### Problem requirements
Transcribe every line of text in the data below word for word, and leave the pictures out of your answer.
• • •
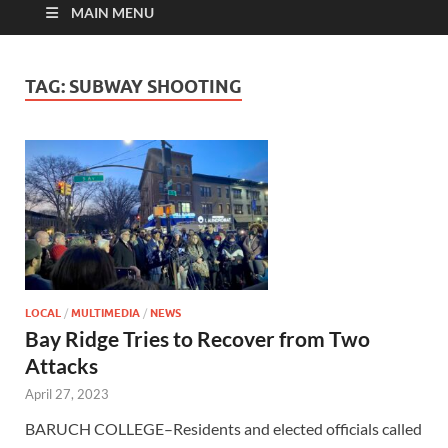
MAIN MENU
TAG:
SUBWAY SHOOTING
LOCAL
/
MULTIMEDIA
/
NEWS
Bay Ridge Tries to Recover from Two
Attacks
April 27, 2023
BARUCH COLLEGE–Residents and elected officials called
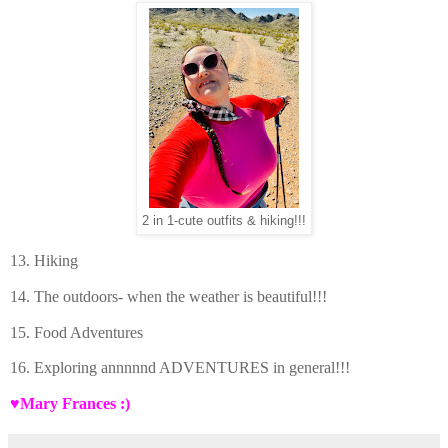
2 in 1-cute outfits & hiking!!!
13. Hiking
14. The outdoors- when the weather is beautiful!!!
15. Food Adventures
16. Exploring annnnnd ADVENTURES in general!!!
♥Mary Frances :)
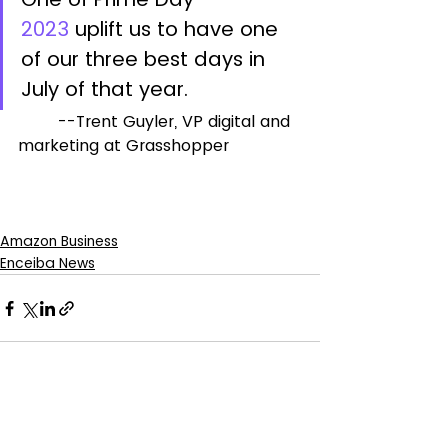
2023
 uplift us to have one 
of our three best days in 
July of that year.
	--Trent Guyler, VP digital and 
marketing at Grasshopper
Amazon Business
Enceiba News
See All
Recent Posts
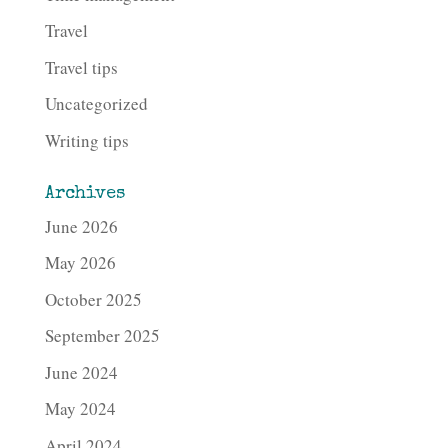
Travel
Travel tips
Uncategorized
Writing tips
Archives
June 2026
May 2026
October 2025
September 2025
June 2024
May 2024
April 2024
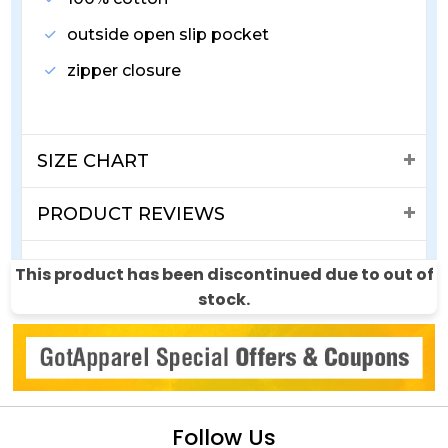
outside open slip pocket
zipper closure
SIZE CHART
PRODUCT REVIEWS
SHIPPING & RETURNS
This product has been discontinued due to out of
stock.
Follow Us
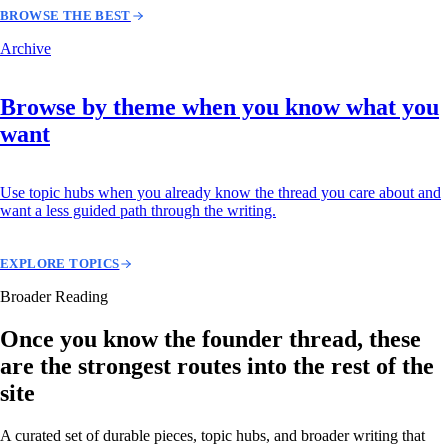
BROWSE THE BEST
Archive
Browse by theme when you know what you
want
Use topic hubs when you already know the thread you care about and
want a less guided path through the writing.
EXPLORE TOPICS
Broader Reading
Once you know the founder thread, these
are the strongest routes into the rest of the
site
A curated set of durable pieces, topic hubs, and broader writing that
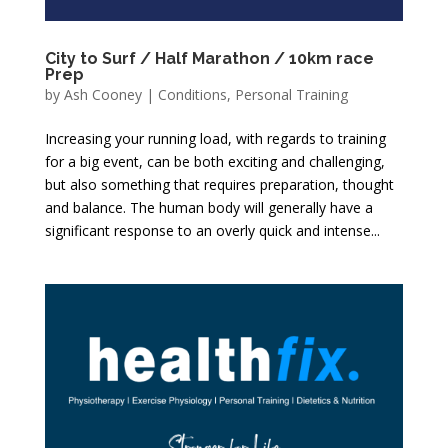
City to Surf / Half Marathon / 10km race
Prep
by
Ash Cooney
|
Conditions
,
Personal Training
Increasing your running load, with regards to training
for a big event, can be both exciting and challenging,
but also something that requires preparation, thought
and balance. The human body will generally have a
significant response to an overly quick and intense...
• • •
### Solved problem
MAIN MENU
TAG:
SUBWAY SHOOTING
LOCAL
/
MULTIMEDIA
/
NEWS
Bay Ridge Tries to Recover from Two
Attacks
April 27, 2023
BARUCH COLLEGE–Residents and elected officials called
2 in 1-cute outfits & hiking!!!
13. Hiking
14. The outdoors- when the weather is beautiful!!!
15. Food Adventures
16. Exploring annnnnd ADVENTURES in general!!!
♥Mary Frances :)
2023
 uplift us to have one 
of our three best days in 
July of that year.
	--Trent Guyler, VP digital and 
marketing at Grasshopper
Amazon Business
Enceiba News
See All
Recent Posts
Travel
Travel tips
Uncategorized
Writing tips
Archives
June 2026
May 2026
October 2025
September 2025
June 2024
May 2024
April 2024
outside open slip pocket
zipper closure
SIZE CHART
PRODUCT REVIEWS
SHIPPING & RETURNS
This product has been discontinued due to out of
stock.
Follow Us
BROWSE THE BEST
Archive
Browse by theme when you know what you
want
Use topic hubs when you already know the thread you care about and
want a less guided path through the writing.
EXPLORE TOPICS
Broader Reading
Once you know the founder thread, these
are the strongest routes into the rest of the
site
A curated set of durable pieces, topic hubs, and broader writing that
City to Surf / Half Marathon / 10km race
Prep
by
Ash Cooney
|
Conditions
,
Personal Training
Increasing your running load, with regards to training
for a big event, can be both exciting and challenging,
but also something that requires preparation, thought
and balance. The human body will generally have a
significant response to an overly quick and intense...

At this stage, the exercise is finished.